◆ **What the task requires**
Every line from the start of the entries up to and including the one bearing "Open the Jupyter" must be printed verbatim, without the pictures.

◆ **Saved entries**
#####
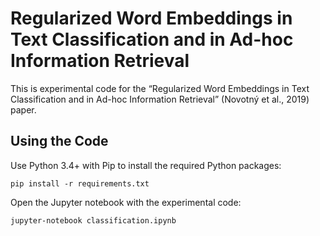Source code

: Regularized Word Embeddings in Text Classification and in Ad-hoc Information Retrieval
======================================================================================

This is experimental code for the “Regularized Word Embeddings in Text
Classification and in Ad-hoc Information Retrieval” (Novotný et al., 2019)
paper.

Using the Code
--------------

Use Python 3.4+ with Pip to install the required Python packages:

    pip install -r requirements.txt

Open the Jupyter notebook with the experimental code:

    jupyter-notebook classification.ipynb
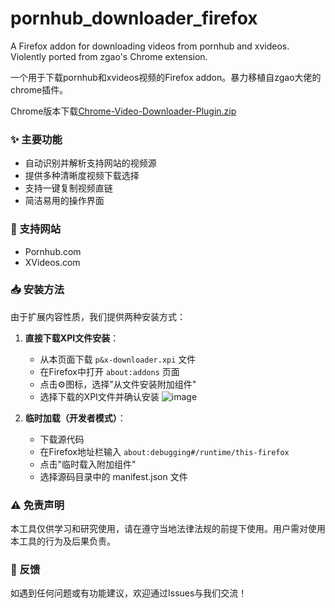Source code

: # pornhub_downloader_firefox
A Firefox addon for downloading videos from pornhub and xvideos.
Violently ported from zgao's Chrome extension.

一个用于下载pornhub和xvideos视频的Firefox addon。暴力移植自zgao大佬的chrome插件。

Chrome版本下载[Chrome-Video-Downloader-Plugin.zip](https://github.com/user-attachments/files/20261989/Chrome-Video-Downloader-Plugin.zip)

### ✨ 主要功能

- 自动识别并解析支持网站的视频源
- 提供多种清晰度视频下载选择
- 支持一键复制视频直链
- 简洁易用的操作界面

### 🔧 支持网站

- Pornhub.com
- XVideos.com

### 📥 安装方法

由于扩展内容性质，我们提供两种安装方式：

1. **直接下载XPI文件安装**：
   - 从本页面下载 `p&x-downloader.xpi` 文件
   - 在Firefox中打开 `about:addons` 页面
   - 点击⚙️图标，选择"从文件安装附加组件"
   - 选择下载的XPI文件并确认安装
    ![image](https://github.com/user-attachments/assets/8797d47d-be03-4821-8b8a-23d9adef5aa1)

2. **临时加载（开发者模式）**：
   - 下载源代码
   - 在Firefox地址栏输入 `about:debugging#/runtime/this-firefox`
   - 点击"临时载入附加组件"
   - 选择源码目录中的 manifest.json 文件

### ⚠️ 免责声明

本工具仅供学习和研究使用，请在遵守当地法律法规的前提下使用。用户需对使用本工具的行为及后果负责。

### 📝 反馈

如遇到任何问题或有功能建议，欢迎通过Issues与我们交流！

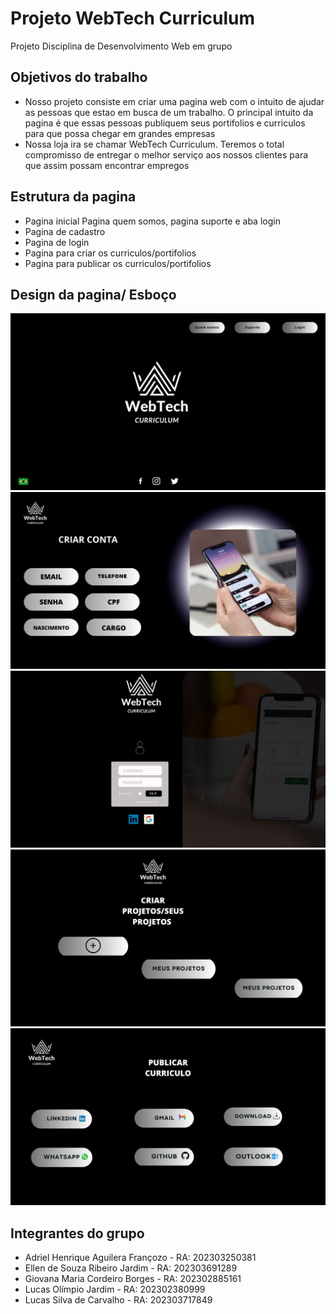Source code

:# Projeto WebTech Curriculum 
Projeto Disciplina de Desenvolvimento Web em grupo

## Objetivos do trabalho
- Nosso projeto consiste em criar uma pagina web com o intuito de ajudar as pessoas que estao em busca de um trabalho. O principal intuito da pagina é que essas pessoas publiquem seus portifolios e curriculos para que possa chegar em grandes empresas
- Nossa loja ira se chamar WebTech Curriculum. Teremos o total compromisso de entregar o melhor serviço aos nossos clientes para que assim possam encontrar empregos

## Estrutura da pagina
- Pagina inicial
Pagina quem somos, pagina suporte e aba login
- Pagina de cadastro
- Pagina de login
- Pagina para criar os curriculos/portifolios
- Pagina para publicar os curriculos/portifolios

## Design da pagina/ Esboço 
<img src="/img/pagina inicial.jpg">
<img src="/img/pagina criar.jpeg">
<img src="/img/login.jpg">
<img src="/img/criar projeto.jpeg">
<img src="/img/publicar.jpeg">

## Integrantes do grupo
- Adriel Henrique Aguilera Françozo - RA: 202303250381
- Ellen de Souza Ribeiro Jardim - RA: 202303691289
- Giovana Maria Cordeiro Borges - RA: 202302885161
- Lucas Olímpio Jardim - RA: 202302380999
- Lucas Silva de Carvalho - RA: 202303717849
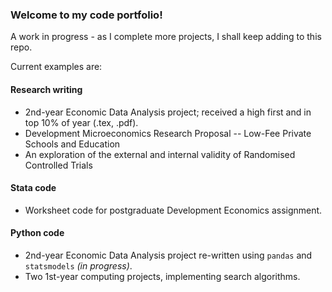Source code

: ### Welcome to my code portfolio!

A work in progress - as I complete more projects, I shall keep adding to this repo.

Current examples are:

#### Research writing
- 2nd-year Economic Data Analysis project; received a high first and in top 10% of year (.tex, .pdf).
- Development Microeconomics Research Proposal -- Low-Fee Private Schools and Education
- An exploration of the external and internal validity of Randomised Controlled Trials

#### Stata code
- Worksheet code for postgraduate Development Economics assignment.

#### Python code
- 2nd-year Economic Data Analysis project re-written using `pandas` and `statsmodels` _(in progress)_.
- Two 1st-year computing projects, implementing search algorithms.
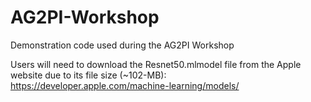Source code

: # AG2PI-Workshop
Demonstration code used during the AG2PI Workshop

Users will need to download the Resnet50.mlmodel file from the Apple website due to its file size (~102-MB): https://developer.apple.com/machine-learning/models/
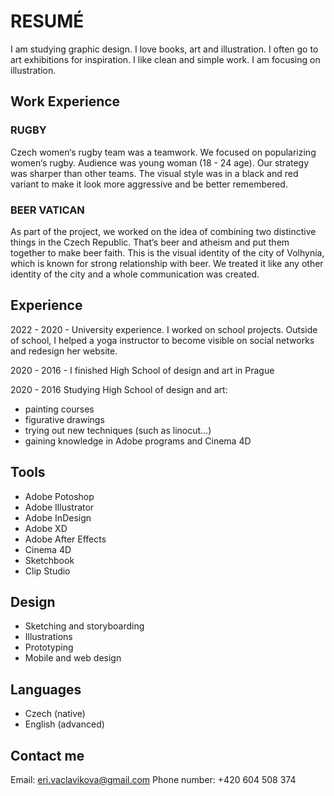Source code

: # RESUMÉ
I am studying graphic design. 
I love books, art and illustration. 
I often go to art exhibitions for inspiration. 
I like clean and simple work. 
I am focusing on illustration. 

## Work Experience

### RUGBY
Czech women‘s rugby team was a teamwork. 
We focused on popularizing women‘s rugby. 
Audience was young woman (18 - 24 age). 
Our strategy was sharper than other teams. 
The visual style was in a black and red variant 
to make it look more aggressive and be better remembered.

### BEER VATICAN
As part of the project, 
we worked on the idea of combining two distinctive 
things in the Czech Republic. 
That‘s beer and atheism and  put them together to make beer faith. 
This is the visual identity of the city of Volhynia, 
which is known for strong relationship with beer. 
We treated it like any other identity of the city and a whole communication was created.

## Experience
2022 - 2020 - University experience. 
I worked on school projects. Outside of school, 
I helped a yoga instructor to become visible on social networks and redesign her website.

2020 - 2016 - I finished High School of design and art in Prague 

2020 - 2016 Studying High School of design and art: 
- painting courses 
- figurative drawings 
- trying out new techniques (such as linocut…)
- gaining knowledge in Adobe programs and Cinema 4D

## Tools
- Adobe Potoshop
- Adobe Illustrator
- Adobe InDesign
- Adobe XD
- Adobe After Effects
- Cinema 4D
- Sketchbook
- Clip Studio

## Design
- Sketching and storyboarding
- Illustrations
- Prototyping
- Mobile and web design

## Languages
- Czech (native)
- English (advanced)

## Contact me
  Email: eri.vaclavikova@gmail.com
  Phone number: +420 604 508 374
#####
◆ **Answer box**
Source code

: Regularized Word Embeddings in Text Classification and in Ad-hoc Information Retrieval
======================================================================================

This is experimental code for the “Regularized Word Embeddings in Text
Classification and in Ad-hoc Information Retrieval” (Novotný et al., 2019)
paper.

Using the Code
--------------

Use Python 3.4+ with Pip to install the required Python packages:

    pip install -r requirements.txt

Open the Jupyter notebook with the experimental code:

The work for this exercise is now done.